Return exactly the lines below, starting with the one that has "left elbow: (265, 210)" and going on through the one that has "left back paw: (324, 230)".

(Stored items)
((

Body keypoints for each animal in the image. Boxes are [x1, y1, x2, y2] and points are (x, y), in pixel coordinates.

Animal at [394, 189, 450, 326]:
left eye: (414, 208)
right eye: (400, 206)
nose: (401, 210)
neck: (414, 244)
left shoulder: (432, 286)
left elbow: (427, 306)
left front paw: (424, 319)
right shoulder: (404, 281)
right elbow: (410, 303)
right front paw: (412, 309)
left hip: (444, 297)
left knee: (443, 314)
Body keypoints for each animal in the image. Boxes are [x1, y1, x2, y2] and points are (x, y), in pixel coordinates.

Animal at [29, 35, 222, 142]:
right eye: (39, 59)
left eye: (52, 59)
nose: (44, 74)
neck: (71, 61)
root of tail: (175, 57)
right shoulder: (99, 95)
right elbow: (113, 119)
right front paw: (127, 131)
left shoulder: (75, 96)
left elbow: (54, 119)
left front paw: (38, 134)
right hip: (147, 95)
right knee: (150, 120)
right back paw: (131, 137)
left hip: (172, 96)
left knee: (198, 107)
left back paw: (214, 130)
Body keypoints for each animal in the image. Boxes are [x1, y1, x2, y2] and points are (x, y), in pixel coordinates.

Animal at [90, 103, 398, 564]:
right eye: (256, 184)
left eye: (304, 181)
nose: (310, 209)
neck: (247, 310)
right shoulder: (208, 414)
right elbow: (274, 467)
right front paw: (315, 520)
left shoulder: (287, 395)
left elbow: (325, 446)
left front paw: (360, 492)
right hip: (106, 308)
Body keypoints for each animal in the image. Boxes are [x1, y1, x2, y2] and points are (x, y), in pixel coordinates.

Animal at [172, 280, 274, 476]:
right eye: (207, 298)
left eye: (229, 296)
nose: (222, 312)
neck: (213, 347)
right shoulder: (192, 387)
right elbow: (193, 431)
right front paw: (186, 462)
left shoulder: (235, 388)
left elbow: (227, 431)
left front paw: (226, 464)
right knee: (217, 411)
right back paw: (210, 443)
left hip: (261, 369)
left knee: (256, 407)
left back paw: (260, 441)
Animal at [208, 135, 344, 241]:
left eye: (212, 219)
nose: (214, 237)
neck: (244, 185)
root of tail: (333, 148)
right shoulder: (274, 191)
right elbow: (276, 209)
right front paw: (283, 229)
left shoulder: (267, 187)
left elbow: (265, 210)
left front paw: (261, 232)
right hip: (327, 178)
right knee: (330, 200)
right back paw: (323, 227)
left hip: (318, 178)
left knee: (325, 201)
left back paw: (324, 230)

))
((

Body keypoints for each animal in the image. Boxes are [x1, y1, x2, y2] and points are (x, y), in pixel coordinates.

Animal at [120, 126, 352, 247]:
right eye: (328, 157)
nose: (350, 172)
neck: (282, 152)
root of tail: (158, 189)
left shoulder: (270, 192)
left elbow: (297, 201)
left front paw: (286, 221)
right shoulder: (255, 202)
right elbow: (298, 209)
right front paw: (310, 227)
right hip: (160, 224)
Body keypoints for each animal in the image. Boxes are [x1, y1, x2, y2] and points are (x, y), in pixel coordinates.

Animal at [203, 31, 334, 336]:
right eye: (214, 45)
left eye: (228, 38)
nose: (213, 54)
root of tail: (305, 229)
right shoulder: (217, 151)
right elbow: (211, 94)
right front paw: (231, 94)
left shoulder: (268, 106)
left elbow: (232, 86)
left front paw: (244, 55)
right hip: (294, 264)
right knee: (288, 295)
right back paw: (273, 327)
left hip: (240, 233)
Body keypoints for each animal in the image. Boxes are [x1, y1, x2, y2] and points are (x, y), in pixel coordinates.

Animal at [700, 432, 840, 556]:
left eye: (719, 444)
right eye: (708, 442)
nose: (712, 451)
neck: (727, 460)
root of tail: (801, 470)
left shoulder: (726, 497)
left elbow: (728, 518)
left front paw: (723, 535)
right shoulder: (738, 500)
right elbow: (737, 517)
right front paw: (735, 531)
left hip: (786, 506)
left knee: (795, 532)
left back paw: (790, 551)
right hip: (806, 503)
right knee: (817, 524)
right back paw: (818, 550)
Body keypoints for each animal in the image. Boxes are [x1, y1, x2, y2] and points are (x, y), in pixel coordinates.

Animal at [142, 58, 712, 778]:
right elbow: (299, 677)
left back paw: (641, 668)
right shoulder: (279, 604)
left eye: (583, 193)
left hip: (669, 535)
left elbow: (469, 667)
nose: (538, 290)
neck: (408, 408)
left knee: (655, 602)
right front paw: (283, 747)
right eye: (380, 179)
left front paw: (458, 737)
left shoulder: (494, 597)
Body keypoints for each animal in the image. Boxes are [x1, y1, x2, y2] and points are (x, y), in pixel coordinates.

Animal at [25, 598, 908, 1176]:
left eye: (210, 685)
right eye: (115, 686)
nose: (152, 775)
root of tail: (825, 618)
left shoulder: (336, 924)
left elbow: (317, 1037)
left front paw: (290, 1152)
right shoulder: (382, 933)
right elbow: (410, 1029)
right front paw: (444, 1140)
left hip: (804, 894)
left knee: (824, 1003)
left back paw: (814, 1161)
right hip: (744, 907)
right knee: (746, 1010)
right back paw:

))
((

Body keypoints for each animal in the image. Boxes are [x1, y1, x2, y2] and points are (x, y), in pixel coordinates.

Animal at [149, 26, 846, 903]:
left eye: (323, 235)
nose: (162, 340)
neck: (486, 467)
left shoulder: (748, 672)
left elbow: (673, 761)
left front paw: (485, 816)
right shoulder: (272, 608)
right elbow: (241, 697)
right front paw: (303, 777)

))

▸ SOLUTION
left elbow: (265, 210)
left front paw: (261, 232)
right hip: (327, 178)
right knee: (330, 200)
right back paw: (323, 227)
left hip: (318, 178)
left knee: (325, 201)
left back paw: (324, 230)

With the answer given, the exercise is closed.